Supplied data:
##############################

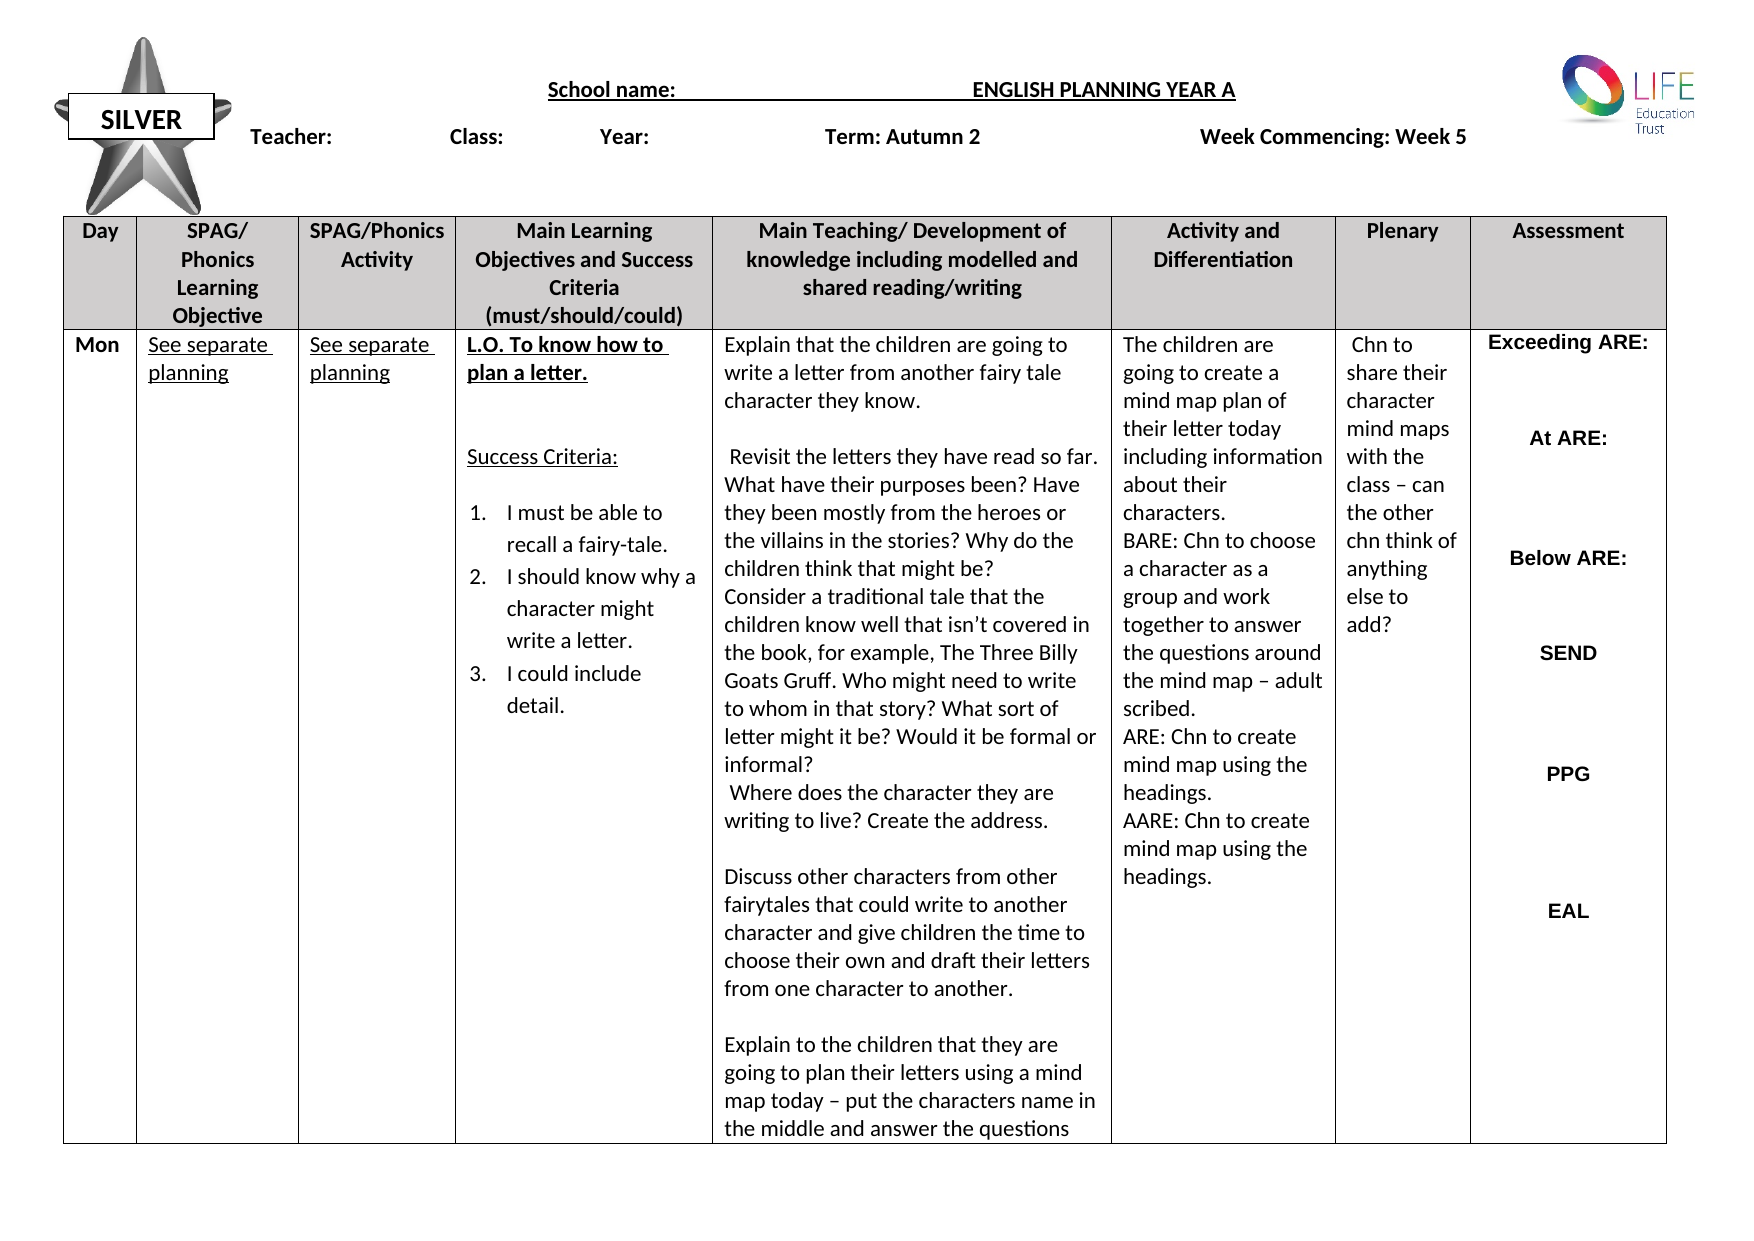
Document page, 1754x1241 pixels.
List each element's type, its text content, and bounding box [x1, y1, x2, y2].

table_header Day [64, 217, 136, 329]
table_cell Explain that the children are going to write a letter from another fairy tale character they know. Revisit the letters they have read so far. What have their purposes been? Have they been mostly from the heroes or the villains in the stories? Why do the children think that might be? Consider a traditional tale that the children know well that isn’t covered in the book, for example, The Three Billy Goats Gruff. Who might need to write to whom in that story? What sort of letter might it be? Would it be formal or informal? Where does the character they are writing to live? Create the address. Discuss other characters from other fairytales that could write to another character and give children the time to choose their own and draft their letters from one character to another. Explain to the children that they are going to plan their letters using a mind map today – put the characters name in the middle and answer the questions above on the outside of the mind map. [713, 330, 1111, 1142]
table_header Main Learning Objectives and Success Criteria (must/should/could) [456, 217, 712, 329]
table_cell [1471, 330, 1666, 1142]
picture [1551, 51, 1702, 139]
table_header Assessment [1471, 217, 1666, 329]
text Teacher: Class: Year: Term: Autumn 2 Week Commencing: Week 5 [232, 122, 1679, 150]
table_header Activity and Differentiation [1112, 217, 1335, 329]
table_header SPAG/ Phonics Learning Objective [137, 217, 298, 329]
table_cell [137, 330, 298, 1142]
table_header SPAG/Phonics Activity [299, 217, 455, 329]
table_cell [299, 330, 455, 1142]
text School name: ENGLISH PLANNING YEAR A [232, 75, 1551, 103]
table_cell The children are going to create a mind map plan of their letter today including information about their characters. BARE: Chn to choose a character as a group and work together to answer the questions around the mind map – adult scribed. ARE: Chn to create mind map using the headings. AARE: Chn to create mind map using the headings. [1112, 330, 1335, 1142]
picture [54, 37, 232, 215]
table_cell Mon [64, 330, 136, 1142]
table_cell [456, 330, 712, 1142]
table_header Main Teaching/ Development of knowledge including modelled and shared reading/writing [713, 217, 1111, 329]
table_header Plenary [1336, 217, 1470, 329]
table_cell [1336, 330, 1470, 1142]
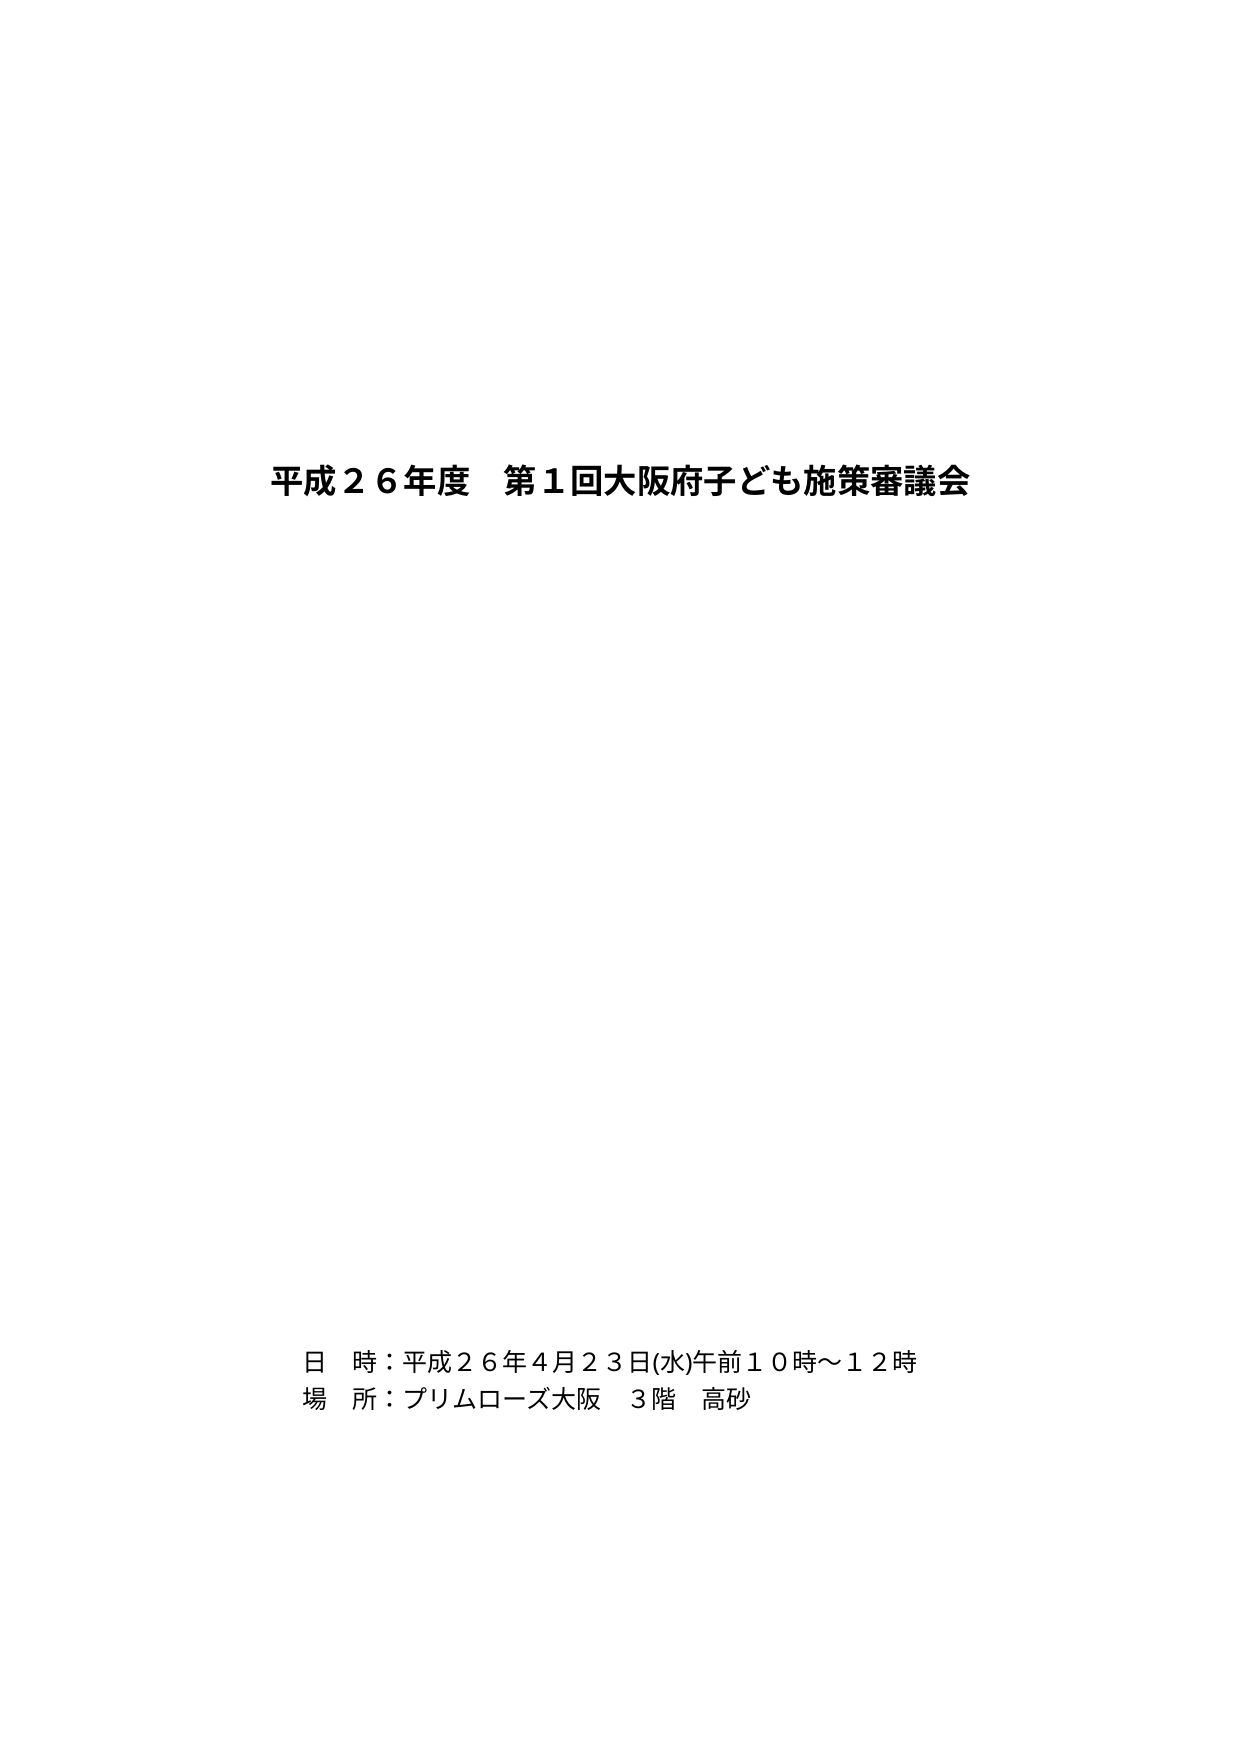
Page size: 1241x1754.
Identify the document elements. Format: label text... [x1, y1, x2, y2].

text 平成２６年度 第１回大阪府子ども施策審議会 [177, 442, 1063, 517]
text 場 所：プリムローズ大阪 ３階 高砂 [177, 1379, 1063, 1417]
text 日 時：平成２６年４月２３日(水)午前１０時～１２時 [177, 1342, 1063, 1379]
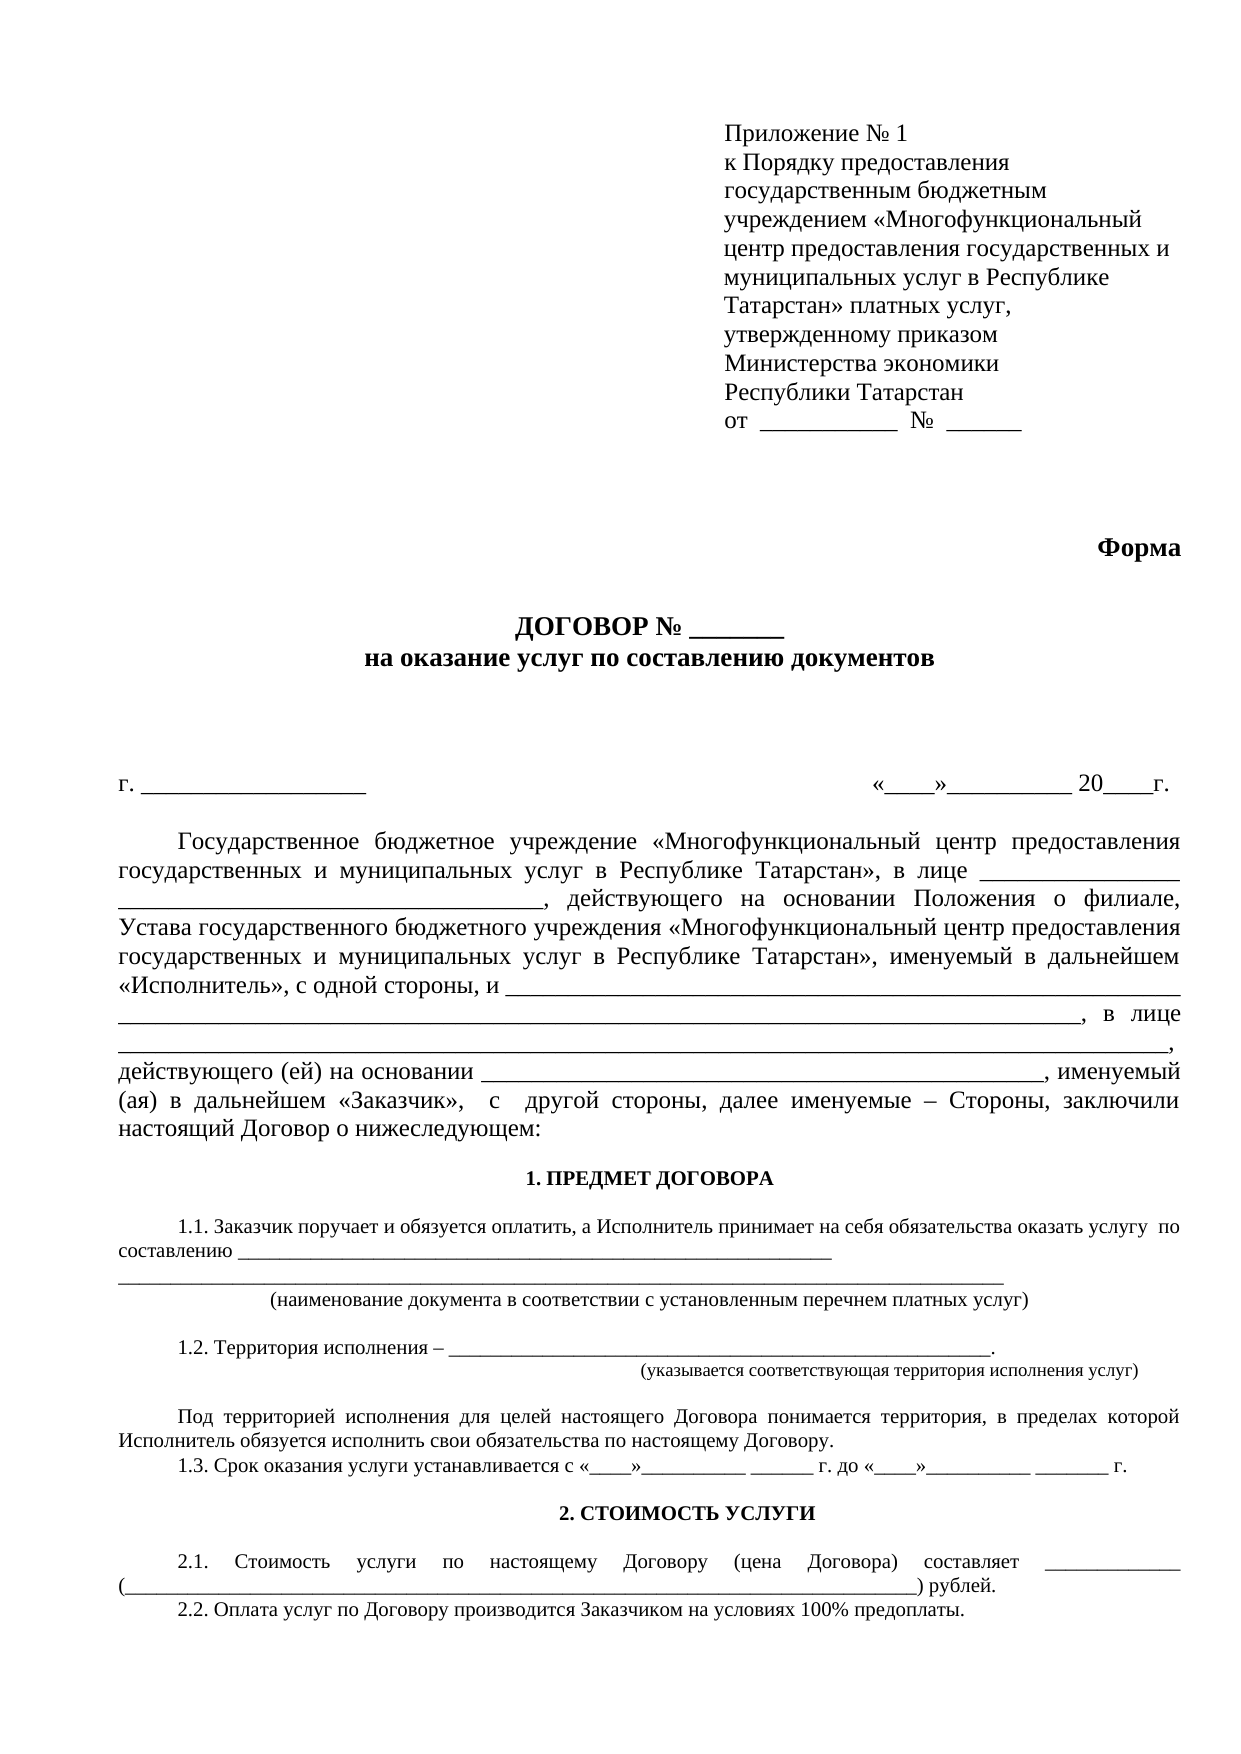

##############################

Your assignment: Pictures aside, transcribe exactly the lines from the line containing "Page size: 1241x1754." through the final line of the material above.

Exercise response:
Page size: 1241x1754.
Identify the document elements. Format: label text... [x1, y1, x2, y2].

text 平成２６年度 第１回大阪府子ども施策審議会 [177, 442, 1063, 517]
text 場 所：プリムローズ大阪 ３階 高砂 [177, 1379, 1063, 1417]
text 日 時：平成２６年４月２３日(水)午前１０時～１２時 [177, 1342, 1063, 1379]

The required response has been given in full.